Starting at the line that contains "scientific name: Dasymutilla birkmani" and ending at the line that contains "genus: Platycnemis", turn the lines below into a Markdown table with two columns, Row and Line. Number each row and leave out any blank lines.

Records for processing:
• • •

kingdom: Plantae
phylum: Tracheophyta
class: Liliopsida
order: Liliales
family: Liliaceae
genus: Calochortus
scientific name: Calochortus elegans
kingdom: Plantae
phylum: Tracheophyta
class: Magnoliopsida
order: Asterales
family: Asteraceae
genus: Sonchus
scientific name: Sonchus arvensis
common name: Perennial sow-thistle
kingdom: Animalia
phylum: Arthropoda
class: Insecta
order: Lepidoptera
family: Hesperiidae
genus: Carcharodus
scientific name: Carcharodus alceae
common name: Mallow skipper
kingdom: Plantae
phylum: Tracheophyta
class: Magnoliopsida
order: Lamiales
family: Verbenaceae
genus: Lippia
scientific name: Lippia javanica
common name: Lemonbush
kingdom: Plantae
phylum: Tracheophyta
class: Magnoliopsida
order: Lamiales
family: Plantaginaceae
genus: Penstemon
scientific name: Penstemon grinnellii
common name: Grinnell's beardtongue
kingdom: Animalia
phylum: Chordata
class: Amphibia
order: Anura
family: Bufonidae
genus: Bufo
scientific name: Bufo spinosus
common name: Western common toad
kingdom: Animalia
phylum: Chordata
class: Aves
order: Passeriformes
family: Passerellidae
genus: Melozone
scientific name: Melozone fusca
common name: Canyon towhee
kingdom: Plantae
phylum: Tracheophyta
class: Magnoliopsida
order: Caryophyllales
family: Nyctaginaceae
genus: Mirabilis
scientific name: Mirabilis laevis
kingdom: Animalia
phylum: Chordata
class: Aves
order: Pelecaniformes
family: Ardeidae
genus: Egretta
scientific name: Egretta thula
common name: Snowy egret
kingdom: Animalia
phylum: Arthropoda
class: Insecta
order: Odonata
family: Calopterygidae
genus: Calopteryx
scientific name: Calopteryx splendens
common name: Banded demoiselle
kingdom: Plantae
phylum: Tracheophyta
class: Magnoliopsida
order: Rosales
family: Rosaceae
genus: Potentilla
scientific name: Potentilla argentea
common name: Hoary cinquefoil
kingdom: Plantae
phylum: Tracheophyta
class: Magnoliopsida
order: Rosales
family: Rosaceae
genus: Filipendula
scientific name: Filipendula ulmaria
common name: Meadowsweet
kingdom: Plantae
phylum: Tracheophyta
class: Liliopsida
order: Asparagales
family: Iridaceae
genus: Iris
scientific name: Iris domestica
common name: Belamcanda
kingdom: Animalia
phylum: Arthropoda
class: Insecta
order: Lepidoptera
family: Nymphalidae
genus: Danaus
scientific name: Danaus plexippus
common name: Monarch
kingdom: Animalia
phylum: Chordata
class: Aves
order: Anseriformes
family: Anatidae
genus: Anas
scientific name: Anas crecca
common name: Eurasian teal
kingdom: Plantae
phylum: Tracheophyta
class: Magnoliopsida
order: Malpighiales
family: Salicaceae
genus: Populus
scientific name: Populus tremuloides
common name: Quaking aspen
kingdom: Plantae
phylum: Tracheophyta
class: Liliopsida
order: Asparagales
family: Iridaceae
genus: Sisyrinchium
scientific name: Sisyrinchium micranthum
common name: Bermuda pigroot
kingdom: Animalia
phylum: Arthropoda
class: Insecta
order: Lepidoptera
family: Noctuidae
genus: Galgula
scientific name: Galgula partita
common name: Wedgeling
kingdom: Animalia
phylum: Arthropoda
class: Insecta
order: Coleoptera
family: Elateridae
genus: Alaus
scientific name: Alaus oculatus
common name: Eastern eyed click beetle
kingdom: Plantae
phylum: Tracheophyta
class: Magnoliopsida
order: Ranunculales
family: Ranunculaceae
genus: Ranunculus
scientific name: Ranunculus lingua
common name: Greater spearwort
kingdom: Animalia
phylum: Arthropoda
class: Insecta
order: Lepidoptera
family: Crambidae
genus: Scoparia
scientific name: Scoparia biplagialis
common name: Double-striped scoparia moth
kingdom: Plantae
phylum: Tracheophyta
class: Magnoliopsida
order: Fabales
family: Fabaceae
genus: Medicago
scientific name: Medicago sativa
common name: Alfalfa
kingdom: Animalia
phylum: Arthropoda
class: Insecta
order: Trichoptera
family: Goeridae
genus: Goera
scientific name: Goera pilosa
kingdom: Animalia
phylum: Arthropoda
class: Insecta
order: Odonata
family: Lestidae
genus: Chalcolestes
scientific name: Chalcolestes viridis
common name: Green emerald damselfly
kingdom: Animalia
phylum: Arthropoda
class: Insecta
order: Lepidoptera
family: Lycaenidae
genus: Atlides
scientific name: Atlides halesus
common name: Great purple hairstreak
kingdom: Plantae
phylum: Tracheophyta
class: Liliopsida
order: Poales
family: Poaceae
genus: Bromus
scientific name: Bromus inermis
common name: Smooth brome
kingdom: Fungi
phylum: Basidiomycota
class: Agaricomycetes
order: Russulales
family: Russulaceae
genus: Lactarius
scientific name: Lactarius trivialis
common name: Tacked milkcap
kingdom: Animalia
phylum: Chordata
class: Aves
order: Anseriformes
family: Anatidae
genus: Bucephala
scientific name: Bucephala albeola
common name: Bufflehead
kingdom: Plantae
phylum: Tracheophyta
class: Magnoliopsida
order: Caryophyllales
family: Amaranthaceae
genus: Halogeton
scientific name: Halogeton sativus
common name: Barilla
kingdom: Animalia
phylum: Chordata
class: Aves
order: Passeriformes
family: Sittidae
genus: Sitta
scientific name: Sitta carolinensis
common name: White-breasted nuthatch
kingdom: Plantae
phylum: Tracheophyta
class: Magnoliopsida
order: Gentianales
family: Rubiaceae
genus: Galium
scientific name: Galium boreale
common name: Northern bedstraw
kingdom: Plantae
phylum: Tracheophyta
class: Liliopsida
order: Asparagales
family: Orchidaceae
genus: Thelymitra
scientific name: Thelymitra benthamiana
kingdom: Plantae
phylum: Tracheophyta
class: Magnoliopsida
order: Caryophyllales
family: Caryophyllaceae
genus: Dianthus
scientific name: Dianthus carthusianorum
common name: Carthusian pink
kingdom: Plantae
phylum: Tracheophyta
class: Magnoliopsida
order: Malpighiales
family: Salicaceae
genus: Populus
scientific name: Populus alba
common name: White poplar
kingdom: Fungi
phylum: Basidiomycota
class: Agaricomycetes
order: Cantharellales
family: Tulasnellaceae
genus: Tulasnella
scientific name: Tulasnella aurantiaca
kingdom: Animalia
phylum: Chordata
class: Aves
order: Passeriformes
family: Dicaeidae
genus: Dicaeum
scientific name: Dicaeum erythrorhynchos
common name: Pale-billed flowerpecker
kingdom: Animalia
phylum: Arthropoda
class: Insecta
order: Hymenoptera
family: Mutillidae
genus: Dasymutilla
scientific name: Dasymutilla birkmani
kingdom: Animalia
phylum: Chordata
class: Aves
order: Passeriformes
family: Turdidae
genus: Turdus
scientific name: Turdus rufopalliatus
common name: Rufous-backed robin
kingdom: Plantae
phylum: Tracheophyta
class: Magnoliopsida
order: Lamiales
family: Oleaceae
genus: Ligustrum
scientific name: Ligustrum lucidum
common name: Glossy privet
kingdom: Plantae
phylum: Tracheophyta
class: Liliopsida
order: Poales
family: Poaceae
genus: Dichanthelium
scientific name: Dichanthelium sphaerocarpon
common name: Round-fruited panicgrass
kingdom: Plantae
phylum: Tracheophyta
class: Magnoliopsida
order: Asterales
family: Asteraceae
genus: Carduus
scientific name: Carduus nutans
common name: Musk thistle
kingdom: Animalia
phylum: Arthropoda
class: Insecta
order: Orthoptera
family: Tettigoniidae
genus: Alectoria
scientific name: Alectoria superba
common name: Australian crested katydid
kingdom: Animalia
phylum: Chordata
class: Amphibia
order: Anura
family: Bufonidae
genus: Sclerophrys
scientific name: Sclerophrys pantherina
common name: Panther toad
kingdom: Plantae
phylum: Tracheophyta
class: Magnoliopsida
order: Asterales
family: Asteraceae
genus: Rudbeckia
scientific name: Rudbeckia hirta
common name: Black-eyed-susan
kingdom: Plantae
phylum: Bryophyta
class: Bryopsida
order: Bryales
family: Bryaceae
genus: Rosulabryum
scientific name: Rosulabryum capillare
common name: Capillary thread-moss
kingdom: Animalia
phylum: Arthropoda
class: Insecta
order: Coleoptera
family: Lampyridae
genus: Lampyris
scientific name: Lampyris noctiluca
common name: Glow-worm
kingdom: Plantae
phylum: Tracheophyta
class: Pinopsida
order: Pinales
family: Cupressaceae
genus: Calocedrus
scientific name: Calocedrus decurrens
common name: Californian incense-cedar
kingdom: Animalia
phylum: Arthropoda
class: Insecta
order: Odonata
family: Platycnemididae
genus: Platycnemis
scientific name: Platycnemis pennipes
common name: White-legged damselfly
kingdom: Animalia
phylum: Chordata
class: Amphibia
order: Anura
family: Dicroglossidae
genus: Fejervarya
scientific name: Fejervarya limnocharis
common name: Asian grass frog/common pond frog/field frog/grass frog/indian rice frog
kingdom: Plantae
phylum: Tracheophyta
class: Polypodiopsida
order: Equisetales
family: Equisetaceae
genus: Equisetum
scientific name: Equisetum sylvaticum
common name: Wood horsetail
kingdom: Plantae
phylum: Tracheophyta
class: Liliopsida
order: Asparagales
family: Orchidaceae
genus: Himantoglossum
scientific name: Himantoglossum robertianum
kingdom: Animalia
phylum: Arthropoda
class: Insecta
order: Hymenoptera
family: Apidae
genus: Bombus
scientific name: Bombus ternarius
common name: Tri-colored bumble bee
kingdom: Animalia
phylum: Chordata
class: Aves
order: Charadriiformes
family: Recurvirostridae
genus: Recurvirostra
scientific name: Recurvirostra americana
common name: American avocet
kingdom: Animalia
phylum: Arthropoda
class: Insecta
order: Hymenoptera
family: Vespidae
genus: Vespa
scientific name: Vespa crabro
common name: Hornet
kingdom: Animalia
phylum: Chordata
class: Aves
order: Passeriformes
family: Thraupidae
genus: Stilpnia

• • •

Solution for this problem:
| Row | Line |
|---|---|
| 1 | scientific name: Dasymutilla birkmani |
| 2 | kingdom: Animalia |
| 3 | phylum: Chordata |
| 4 | class: Aves |
| 5 | order: Passeriformes |
| 6 | family: Turdidae |
| 7 | genus: Turdus |
| 8 | scientific name: Turdus rufopalliatus |
| 9 | common name: Rufous-backed robin |
| 10 | kingdom: Plantae |
| 11 | phylum: Tracheophyta |
| 12 | class: Magnoliopsida |
| 13 | order: Lamiales |
| 14 | family: Oleaceae |
| 15 | genus: Ligustrum |
| 16 | scientific name: Ligustrum lucidum |
| 17 | common name: Glossy privet |
| 18 | kingdom: Plantae |
| 19 | phylum: Tracheophyta |
| 20 | class: Liliopsida |
| 21 | order: Poales |
| 22 | family: Poaceae |
| 23 | genus: Dichanthelium |
| 24 | scientific name: Dichanthelium sphaerocarpon |
| 25 | common name: Round-fruited panicgrass |
| 26 | kingdom: Plantae |
| 27 | phylum: Tracheophyta |
| 28 | class: Magnoliopsida |
| 29 | order: Asterales |
| 30 | family: Asteraceae |
| 31 | genus: Carduus |
| 32 | scientific name: Carduus nutans |
| 33 | common name: Musk thistle |
| 34 | kingdom: Animalia |
| 35 | phylum: Arthropoda |
| 36 | class: Insecta |
| 37 | order: Orthoptera |
| 38 | family: Tettigoniidae |
| 39 | genus: Alectoria |
| 40 | scientific name: Alectoria superba |
| 41 | common name: Australian crested katydid |
| 42 | kingdom: Animalia |
| 43 | phylum: Chordata |
| 44 | class: Amphibia |
| 45 | order: Anura |
| 46 | family: Bufonidae |
| 47 | genus: Sclerophrys |
| 48 | scientific name: Sclerophrys pantherina |
| 49 | common name: Panther toad |
| 50 | kingdom: Plantae |
| 51 | phylum: Tracheophyta |
| 52 | class: Magnoliopsida |
| 53 | order: Asterales |
| 54 | family: Asteraceae |
| 55 | genus: Rudbeckia |
| 56 | scientific name: Rudbeckia hirta |
| 57 | common name: Black-eyed-susan |
| 58 | kingdom: Plantae |
| 59 | phylum: Bryophyta |
| 60 | class: Bryopsida |
| 61 | order: Bryales |
| 62 | family: Bryaceae |
| 63 | genus: Rosulabryum |
| 64 | scientific name: Rosulabryum capillare |
| 65 | common name: Capillary thread-moss |
| 66 | kingdom: Animalia |
| 67 | phylum: Arthropoda |
| 68 | class: Insecta |
| 69 | order: Coleoptera |
| 70 | family: Lampyridae |
| 71 | genus: Lampyris |
| 72 | scientific name: Lampyris noctiluca |
| 73 | common name: Glow-worm |
| 74 | kingdom: Plantae |
| 75 | phylum: Tracheophyta |
| 76 | class: Pinopsida |
| 77 | order: Pinales |
| 78 | family: Cupressaceae |
| 79 | genus: Calocedrus |
| 80 | scientific name: Calocedrus decurrens |
| 81 | common name: Californian incense-cedar |
| 82 | kingdom: Animalia |
| 83 | phylum: Arthropoda |
| 84 | class: Insecta |
| 85 | order: Odonata |
| 86 | family: Platycnemididae |
| 87 | genus: Platycnemis |